Parang is a popular folk music originating from Venezuela and Trinidad and Tobago that was brought to Trinidad and Tobago by Venezuelan migrants who were primarily of Amerindian, Spanish, Mestizo, Pardo, and African heritage, something which is strongly reflected in the music itself. The word is derived from two Spanish words: parranda, meaning "a spree”, and parar meaning "to stop".

In the past, it was traditional for parang serenaders to pay nocturnal visits to the homes of family and friends, where part of the fun was waking the inhabitants of the household from their beds. Today, parang is especially vibrant in Trinidad and Tobago communities such as Paramin, Lopinot, and Arima.
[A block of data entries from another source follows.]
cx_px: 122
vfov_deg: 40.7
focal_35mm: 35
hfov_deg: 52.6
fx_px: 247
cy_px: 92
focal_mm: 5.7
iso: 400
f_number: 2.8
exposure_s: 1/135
A new form of parang, soca parang, has emerged. Soca parang is a combination of soca and parang.

==Performance==
In Trinidad, traditional parang music is largely performed around Christmastime, when singers and instrumentalists (collectively known as the parranderos) travel from house to house in the community, often joined by friends, neighbours, and family, using whatever instruments are at hand. Popular parang instruments include the Venezuelan cuatro (a small, four-string guitar) and maracas (locally known as chac-chacs). Other instruments often used are violin, guitar, claves (locally known as toc-toc), box bass (an indigenous instrument), tambourine, mandolin, bandol, caja (a percussive box instrument), and marimbola (an Afro-Venezuelan instrument). In exchange for the entertainment, parranderos are traditionally given food and drink: pasteles, pastelle, sorrel, rum and Ponche Crema (a form of alcoholic eggnog).
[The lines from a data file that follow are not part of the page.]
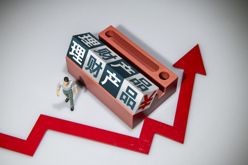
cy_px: 82
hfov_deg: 35.7
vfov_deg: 24.2
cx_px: 124
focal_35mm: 56
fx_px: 386
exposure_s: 1/80
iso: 160
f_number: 13
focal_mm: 56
While traditional house-to-house caroling tradition is still practised by some small groups and larger organized groups, modern parang music has also developed a season of staged performances called parang fiestas, held from October through to January each year, culminating in a national parang competition. Today, parang is especially vibrant in Trinidad and Tobago communities such as Paramin, Lopinot, and Arima.

==Varieties==
Traditional parang music includes a variety of song types:

- aguinaldo or serenal: relating to the stories of the nativity of Christ similar to European carols played in the Canary Islands and Andalusia;
- guarapo: a secular song, often with passages of improvised lyrics where content and length vary according to the skill of the lead singer;
- estribillo: a lively call-and-response style song;
- Rio Manzanares: a Venezuelan waltz which celebrates the different aspects of the Manzanares River of Cumaná, Venezuela;
- joropo: similar in style to the Spanish waltz;
- galerón;
- picón:
- cantiques de Noel: which were sung in Patois. These Christmas songs were brought to Trinidad and Tobago from the French Caribbean islands of Martinique and Guadeloupe, and include lyrics about the birth of Jesus Christ;
- despedida: a song of farewell and gratitude.

Since the 1950s, parang has become more popularised. In the 1980s it evolved into "soca parang", a fusion of soca and parang with lyrics in English. While still festive in nature, the lyrics often refer to North American cultural elements such as Santa Claus.

Parang has also been fused with chutney, a form of vocal music indigenous to Trinidad, influenced by Indian rhythms and sometimes sung in Hindustani. This fusion forms chutney parang.